A Fairness-Aware and Interpretable Model for Recidivism Prediction

Stamatis Chatzistamatis, George E. Tsekouras, Anastasios Rigos, Alvaro Garcia-Recuero, Eleni Valari, Andreas Siafakas, Konstantinos Kotis

Recidivism prediction is increasingly embedded in criminal justice decision-making, yet most deployed systems remain opaque and have been shown to exhibit discriminatory behavior against certain demographic groups. This paper presents a fairness-aware interpretable framework for recidivism prediction applied to three real-world datasets from Bulgaria, Greece, and Portugal. The classification core relies on a 1-Dimensional Convolutional Neural Network (1D-CNN), trained by a custom objective function that embeds the Equalized Odds fairness criterion as an L1-regularized penalty reflecting on gender-based disparities in false positive and false negative rates.

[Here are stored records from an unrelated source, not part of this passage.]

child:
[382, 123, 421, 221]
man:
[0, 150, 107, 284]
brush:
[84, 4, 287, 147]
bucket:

Model-level interpretability is provided through Kernel SHAP, which decomposes individual predictions into additive feature attributions grounded in cooperative game theory. Experiments across prediction tasks, each evaluated over randomized runs, demonstrate that the baseline model exhibits statistically significant bias against the female group in all datasets. The fairness-constrained model substantially reduces these disparities across all tasks at a moderate and expected cost to classification accuracy. Kernel SHAP analysis reveals the relative contribution of static and dynamic offenders’ attributes to individual risk scores, supporting auditability and contestability. The proposed framework advances the integration of predictive performance, algorithmic fairness, and structural interpretability in criminal justice analytics.